Although the story never mentions that the girl is Native American, the illustrations portray a girl from a Plain Indian tribe.   The actual name of the tribe is not mentioned in the story.  The illustrations are done in vibrant colors that show patterns typical of the Indians of the Plains.  The author uses techniques that show movement and excitement among the animals and the environment.   The people on the other hand are portrayed in a respectful way.   They are placed in the illustrations in poses that looks away from the reader.  This is done to avoid showing facial expressions.  However, each character in the story is illustrated with unique facial features and clothing using different kinds of patterns and colors common to the Indian of the Plains.  In other words, they are not replicas of each other.
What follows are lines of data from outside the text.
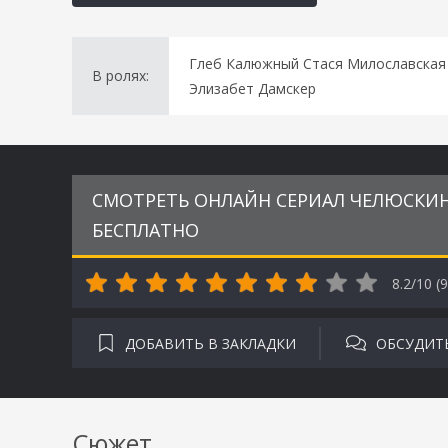
Глеб Калюжный Стася Милославская 
В ролях:
Элизабет Дамскер
СМОТРЕТЬ ОНЛАЙН СЕРИАЛ ЧЕЛЮСКИН.
БЕСПЛАТНО
8.2/10 (
9
ДОБАВИТЬ В ЗАКЛАДКИ
ОБСУДИТ
Сюжет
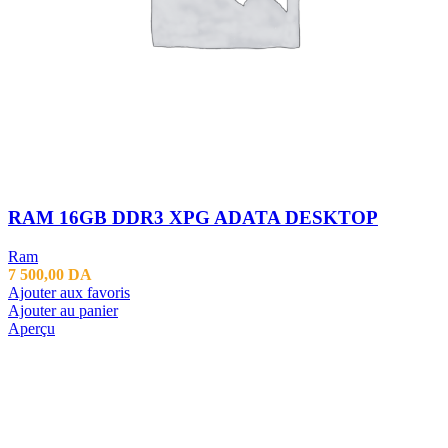
RAM 16GB DDR3 XPG ADATA DESKTOP
Ram
7 500,00
DA
Ajouter aux favoris
Ajouter au panier
Aperçu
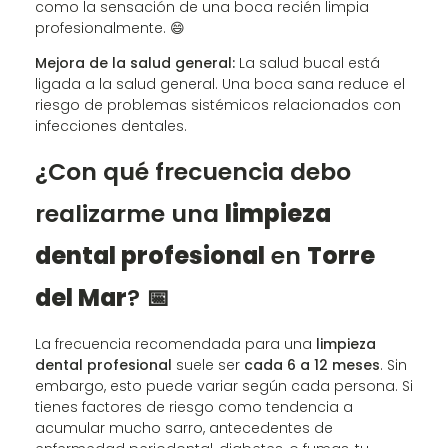
como la sensación de una boca recién limpia
profesionalmente. 😄
Mejora de la salud general:
La salud bucal está
ligada a la salud general. Una boca sana reduce el
riesgo de problemas sistémicos relacionados con
infecciones dentales.
¿Con qué frecuencia debo
realizarme una
limpieza
dental profesional
en
Torre
del Mar
? 📅
La frecuencia recomendada para una
limpieza
dental profesional
suele ser
cada 6 a 12 meses
. Sin
embargo, esto puede variar según cada persona. Si
tienes factores de riesgo como tendencia a
acumular mucho sarro, antecedentes de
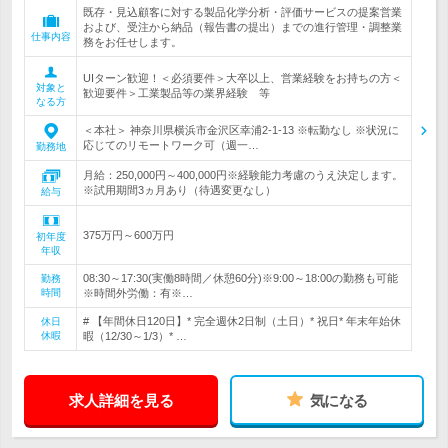
既存・見込顧客に対する製品化学分析・評価サービスの提案営業
および、受注から納品（報告書の提出）までの進行管理・調整業
仕事内容
務をお任せします。
UIターン歓迎！＜必須要件＞大卒以上、営業経験をお持ちの方＜
対象と
歓迎要件＞工業製品等の業界経験 等
なる方
＜本社＞ 神奈川県横浜市金沢区幸浦2-1-13 ※転勤なし ※状況に
応じてのリモートワーク可（週一…
勤務地
月給：250,000円～400,000円※経験能力考慮のうえ決定します。
※試用期間3ヵ月あり（待遇変更なし）
給与
375万円～600万円
初年度
年収
08:30～17:30(実働8時間／休憩60分)※9:00～18:00の勤務も可能
勤務
時間
※時間外労働：有※…
# 【年間休日120日】* 完全週休2日制（土日）* 祝日* 年末年始休
休日
休暇
暇（12/30～1/3）* …
求人詳細を見る
気になる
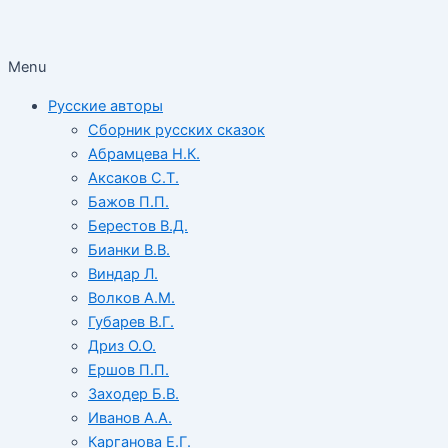
Menu
Русские авторы
Сборник русских сказок
Абрамцева Н.К.
Аксаков С.Т.
Бажов П.П.
Берестов В.Д.
Бианки В.В.
Виндар Л.
Волков А.М.
Губарев В.Г.
Дриз О.О.
Ершов П.П.
Заходер Б.В.
Иванов А.А.
Карганова Е.Г.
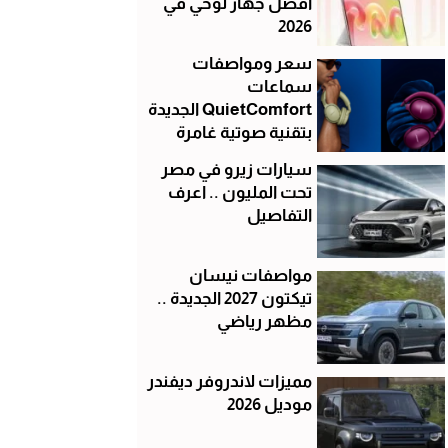
أفضل جهاز لوحي في
2026
سعر ومواصفات
سماعات
QuietComfort الجديدة
بتقنية صوتية غامرة
سيارات زيرو في مصر
تحت المليون .. اعرف
التفاصيل
مواصفات نيسان
تيكتون 2027 الجديدة ..
مظهر رياضي
مميزات لاندروفر ديفندر
موديل 2026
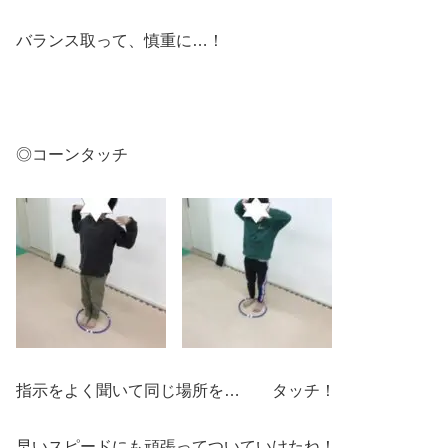
バランス取って、慎重に…！
◎コーンタッチ
指示をよく聞いて同じ場所を… タッチ！
早いスピードにも頑張ってついていけたね！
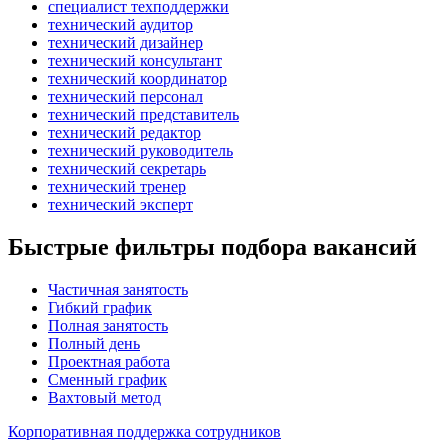
специалист техподдержки
технический аудитор
технический дизайнер
технический консультант
технический координатор
технический персонал
технический представитель
технический редактор
технический руководитель
технический секретарь
технический тренер
технический эксперт
Быстрые фильтры подбора вакансий
Частичная занятость
Гибкий график
Полная занятость
Полный день
Проектная работа
Сменный график
Вахтовый метод
Корпоративная поддержка сотрудников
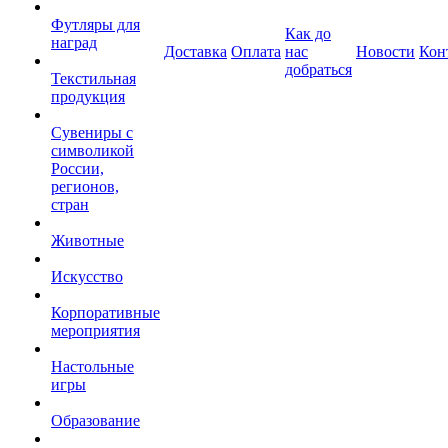
Футляры для
Как до
наград
Доставка
Оплата
нас
Новости
Кон
добраться
Текстильная
продукция
Сувениры с
символикой
России,
регионов,
стран
Животные
Искусство
Корпоративные
мероприятия
Настольные
игры
Образование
We know the book refers to Plain Indians because the illustrations show that they hunt buffalo and they live in teepees in order to move freely to do so.  However, the time period is not clear from reading the book.  The reader may infer that it was a long time ago because the illustrations make to reference to any modern things. 


The story is simple to understand.  It shows the importance Native Americans give to the tribe as a community and to each member of the tribe.  However, it also shows the respect they give to the desires and decisions of individuals.  When the hunters realized she was with the wild horses, they searched for her and brought her back; but the tribe and her parents allowed her to go back because that made her happy. 


This is a good book that can be used with elementary students to identify the artifacts, patterns, and symbols that project the culture of the Plain Indians.  Then, we could compare such things with those common in the culture of our students today.  This way the students can see the difference in the cultures that surrounds them as well as the culture of the Plains Indians.




Noll, Elizabeth. “Accuracy and Authenticity in American Indian Children’s Literature: The Social Responsibility of Authors and Illustrators”. In Stories Matter” The Complexity of Cultural Authenticity in Children’s Literature, edited by Dana L. Fox and Kathy G. Short, p. 182-197. Illinois, National OCucil of Teachers of English, 2003.